▸ **Dataset content**
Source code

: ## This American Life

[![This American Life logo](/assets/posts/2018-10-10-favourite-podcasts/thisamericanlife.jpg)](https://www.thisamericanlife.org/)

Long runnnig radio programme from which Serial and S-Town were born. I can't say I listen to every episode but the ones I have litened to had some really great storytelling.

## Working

▸ **What to produce**
Switch "storytelling" to "reporting" throughout the listing above and change nothing else.

▸ **Written response**
Source code

: ## This American Life

[![This American Life logo](/assets/posts/2018-10-10-favourite-podcasts/thisamericanlife.jpg)](https://www.thisamericanlife.org/)

Long runnnig radio programme from which Serial and S-Town were born. I can't say I listen to every episode but the ones I have litened to had some really great reporting.

## Working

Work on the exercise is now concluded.